**Records for this task:**
+---+

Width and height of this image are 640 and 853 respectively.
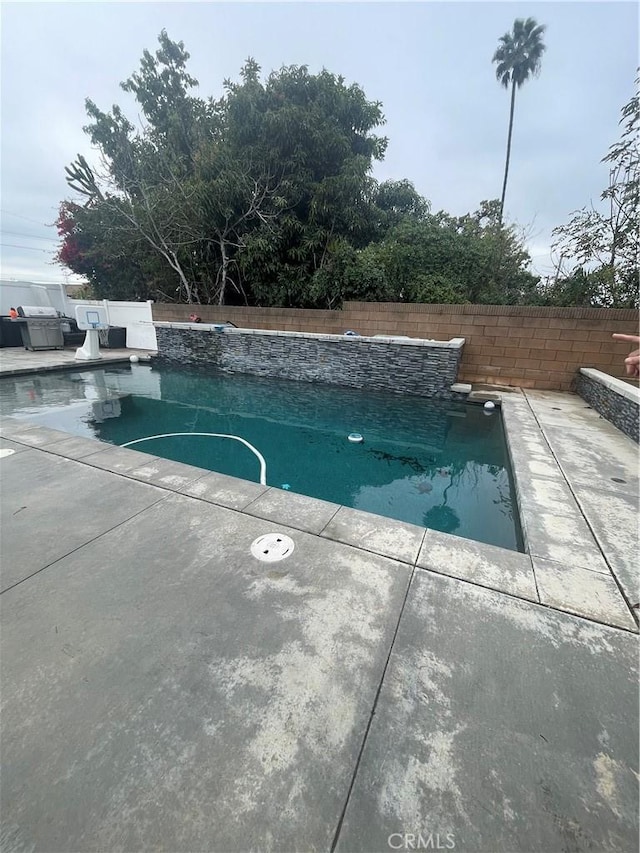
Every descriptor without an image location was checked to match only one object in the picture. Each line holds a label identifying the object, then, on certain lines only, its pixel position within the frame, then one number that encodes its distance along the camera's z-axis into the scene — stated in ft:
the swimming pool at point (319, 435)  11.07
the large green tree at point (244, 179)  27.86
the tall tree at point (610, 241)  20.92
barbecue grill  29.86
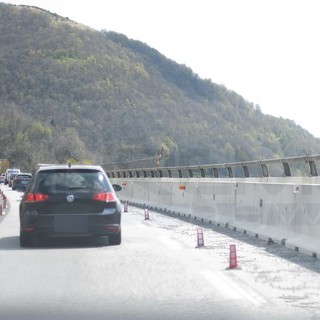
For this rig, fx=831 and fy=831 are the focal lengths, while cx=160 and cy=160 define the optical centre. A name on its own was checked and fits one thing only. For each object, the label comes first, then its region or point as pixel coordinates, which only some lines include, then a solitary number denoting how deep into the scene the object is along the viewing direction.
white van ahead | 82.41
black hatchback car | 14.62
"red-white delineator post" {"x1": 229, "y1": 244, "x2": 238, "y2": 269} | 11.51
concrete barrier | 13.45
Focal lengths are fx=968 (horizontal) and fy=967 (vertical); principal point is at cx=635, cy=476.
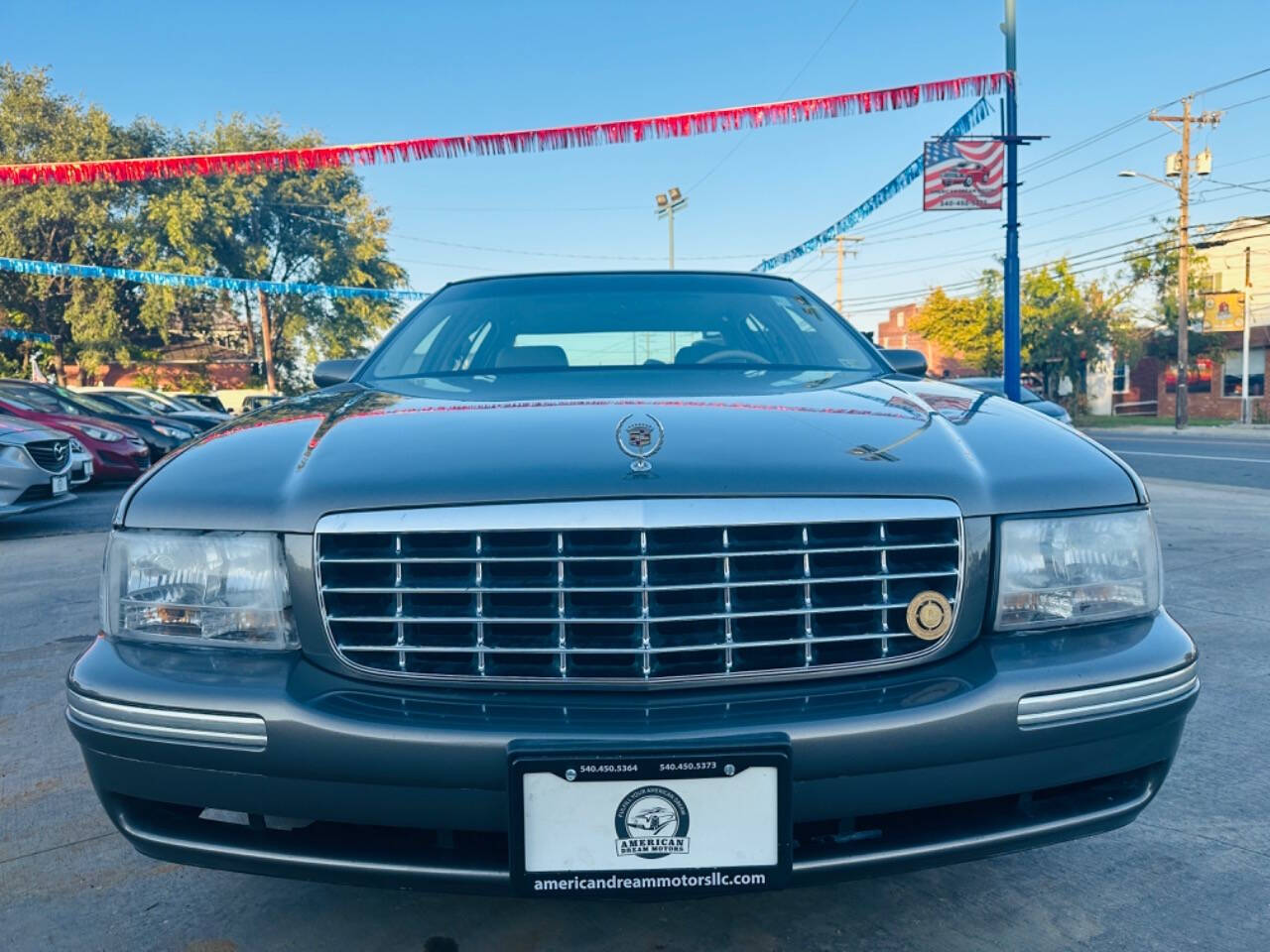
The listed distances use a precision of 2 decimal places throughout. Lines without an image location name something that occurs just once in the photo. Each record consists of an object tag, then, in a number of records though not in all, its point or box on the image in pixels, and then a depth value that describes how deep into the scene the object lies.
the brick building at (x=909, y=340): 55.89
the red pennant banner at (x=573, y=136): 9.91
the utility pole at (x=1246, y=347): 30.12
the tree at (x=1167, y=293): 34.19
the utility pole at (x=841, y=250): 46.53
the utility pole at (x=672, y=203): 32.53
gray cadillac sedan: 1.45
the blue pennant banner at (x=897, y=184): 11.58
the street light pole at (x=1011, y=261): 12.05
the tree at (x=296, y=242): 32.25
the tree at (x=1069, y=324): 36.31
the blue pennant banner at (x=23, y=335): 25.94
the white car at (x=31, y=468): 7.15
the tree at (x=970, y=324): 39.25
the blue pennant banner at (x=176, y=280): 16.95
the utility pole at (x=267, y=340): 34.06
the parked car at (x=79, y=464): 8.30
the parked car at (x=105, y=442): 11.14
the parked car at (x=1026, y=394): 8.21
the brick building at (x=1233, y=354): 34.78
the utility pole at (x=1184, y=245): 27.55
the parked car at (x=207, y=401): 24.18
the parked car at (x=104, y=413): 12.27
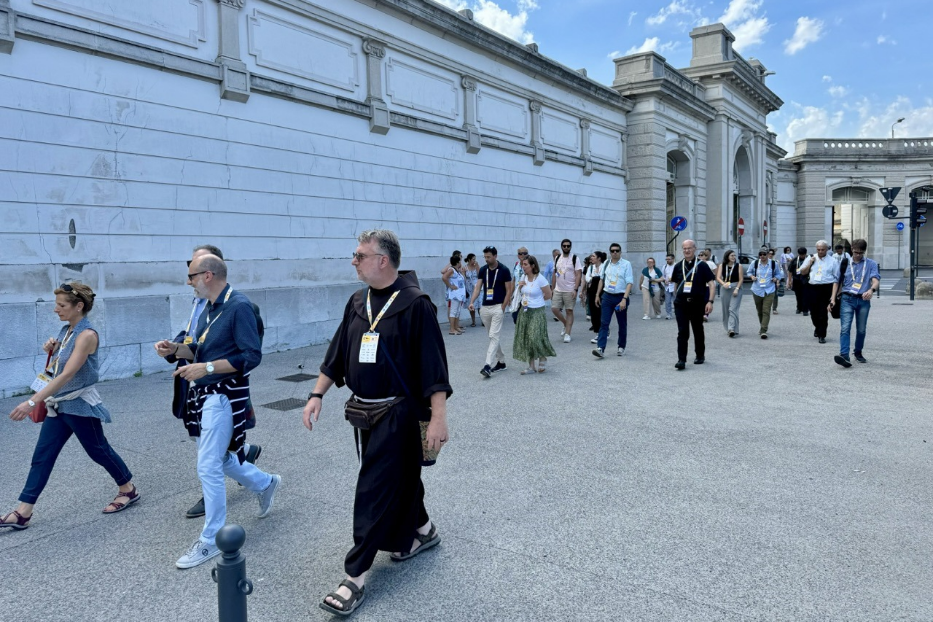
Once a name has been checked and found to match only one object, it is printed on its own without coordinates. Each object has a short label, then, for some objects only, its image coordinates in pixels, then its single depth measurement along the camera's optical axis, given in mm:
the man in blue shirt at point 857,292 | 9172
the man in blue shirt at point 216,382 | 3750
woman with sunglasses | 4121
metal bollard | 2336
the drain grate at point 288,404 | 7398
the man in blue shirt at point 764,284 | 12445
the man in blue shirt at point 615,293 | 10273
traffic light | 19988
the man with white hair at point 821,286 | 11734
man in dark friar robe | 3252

+---+

**Prompt:**
Once you reach the line that holds "the man in blue shirt at point 216,382 | 3750", print it and every line after it through the end of the records, word for word.

**Solution:**
the man in blue shirt at point 216,382 | 3750
woman with sunglasses | 4121
metal bollard | 2336
the drain grate at point 288,404 | 7398
the man in blue shirt at point 764,284 | 12445
the man in blue shirt at point 615,293 | 10273
traffic light | 19988
the man with white hair at point 821,286 | 11734
man in dark friar robe | 3252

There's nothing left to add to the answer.